ROC curves for wisconsin breast cancer and new thyroid 1 datasets using the proposed meta-algorithm as against full-space outlier detection

Fig. 2
figure 2

ROC curves for new thyroid 2 and pima Indian diabetes datasets using the proposed meta-algorithm as against full-space outlier detection

It is evident from the ROC curves that that overall expected performance of the proposed system is high compared to full-dimensional space analysis.

The area under the ROC curve (ROC AUC) is a summary statistic used to describe the overall expected performance numerically. AUC values closer to one indicate better outlier detection. The ROC AUC values for the datasets for the proposed system and ensemble with full-dimensional space analysis are given in Table 2. It can be seen that the ROC AUC values for the proposed multi-dimensional subspace analysis performs better than full-space analysis.

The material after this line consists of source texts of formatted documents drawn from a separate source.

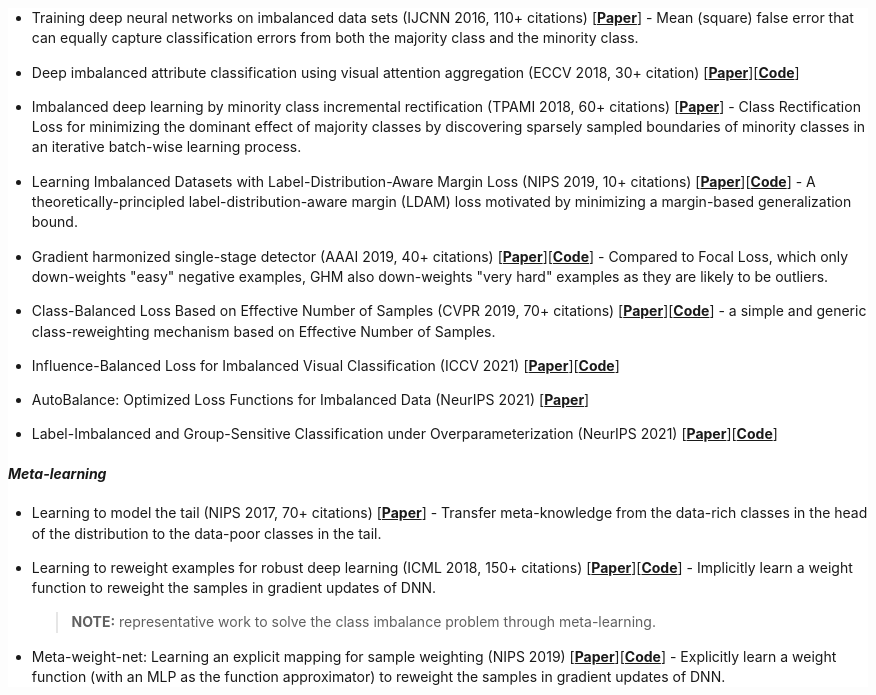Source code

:   - Training deep neural networks on imbalanced data sets (IJCNN 2016, 110+ citations) [[**Paper**](https://www.researchgate.net/publication/309778930_Training_deep_neural_networks_on_imbalanced_data_sets)] - Mean (square) false error that can equally capture classification errors from both the majority class and the minority class.
  
  - Deep imbalanced attribute classification using visual attention aggregation (ECCV 2018, 30+ citation) [[**Paper**](http://10.187.70.39/openaccess.thecvf.com/content_ECCV_2018/papers/Nikolaos_Sarafianos_Deep_Imbalanced_Attribute_ECCV_2018_paper.pdf)][[**Code**](https://github.com/cvcode18/imbalanced_learning)]
  
  - Imbalanced deep learning by minority class incremental rectification (TPAMI 2018, 60+ citations) [[**Paper**](https://arxiv.org/pdf/1804.10851.pdf)] - Class Rectification Loss for minimizing the dominant effect of majority classes by discovering sparsely sampled boundaries of minority classes in an iterative batch-wise learning process.
  
  - Learning Imbalanced Datasets with Label-Distribution-Aware Margin Loss (NIPS 2019, 10+ citations) [[**Paper**](https://papers.nips.cc/paper/8435-learning-imbalanced-datasets-with-label-distribution-aware-margin-loss.pdf)][[**Code**](https://github.com/kaidic/LDAM-DRW)]  - A theoretically-principled label-distribution-aware margin (LDAM) loss motivated by minimizing a margin-based generalization bound.
  
  - Gradient harmonized single-stage detector (AAAI 2019, 40+ citations) [[**Paper**](https://arxiv.org/pdf/1811.05181.pdf)][[**Code**](https://github.com/libuyu/GHM_Detection)] - Compared to Focal Loss, which only down-weights "easy" negative examples, GHM also down-weights "very hard" examples as they are likely to be outliers. 

  - Class-Balanced Loss Based on Effective Number of Samples (CVPR 2019, 70+ citations) [[**Paper**](http://10.187.70.34/openaccess.thecvf.com/content_CVPR_2019/papers/Cui_Class-Balanced_Loss_Based_on_Effective_Number_of_Samples_CVPR_2019_paper.pdf)][[**Code**](https://github.com/richardaecn/class-balanced-loss)] - a simple and generic class-reweighting mechanism based on Effective Number of Samples.
  
  - Influence-Balanced Loss for Imbalanced Visual Classification (ICCV 2021) [[**Paper**](https://arxiv.org/pdf/2110.02444.pdf)][[**Code**](https://github.com/pseulki/IB-Loss)]

  - AutoBalance: Optimized Loss Functions for Imbalanced Data (NeurIPS 2021) [[**Paper**](https://openreview.net/pdf?id=ebQXflQre5a)]

  - Label-Imbalanced and Group-Sensitive Classification under Overparameterization (NeurIPS 2021) [[**Paper**](https://proceedings.neurips.cc//paper/2021/file/9dfcf16f0adbc5e2a55ef02db36bac7f-Paper.pdf)][[**Code**](https://github.com/orparask/VS-Loss)]

#### *Meta-learning*


  - Learning to model the tail (NIPS 2017, 70+ citations) [[**Paper**](http://10.187.70.33/papers.nips.cc/paper/7278-learning-to-model-the-tail.pdf)] - Transfer meta-knowledge from the data-rich classes in the head of the distribution to the data-poor classes in the tail.
  
  - Learning to reweight examples for robust deep learning (ICML 2018, 150+ citations) [[**Paper**](http://10.187.70.24/proceedings.mlr.press/v80/ren18a/ren18a.pdf)][[**Code**](https://github.com/uber-research/learning-to-reweight-examples)] - Implicitly learn a weight function to reweight the samples in gradient updates of DNN.
    > **NOTE:** representative work to solve the class imbalance problem through meta-learning.

  - Meta-weight-net: Learning an explicit mapping for sample weighting (NIPS 2019) [[**Paper**](https://papers.nips.cc/paper/8467-meta-weight-net-learning-an-explicit-mapping-for-sample-weighting.pdf)][[**Code**](https://github.com/xjtushujun/meta-weight-net)] - Explicitly learn a weight function (with an MLP as the function approximator) to reweight the samples in gradient updates of DNN.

Table 2 Results on mentioned datasets

5 Conclusion

Outlier detection is a preprocessing stage for knowledge extraction. Analysis of data which is free of outliers reduces ambiguity and fuzziness in the conclusion. The proposed ensemble meta-algorithm with diverse factors, aims at identifying outliers in unsupervised environment. Compared to the existing outlier detection methods, the proposed model identifies outliers more accurately. Experimental analysis with real world datasets demonstrates the efficacy of the proposed method in detecting true outliers. An enhancement to the proposed model would be to dynamically set the threshold for outlier identification in every factor. Presently, the threshold is predefined by the knowledge of literature and training.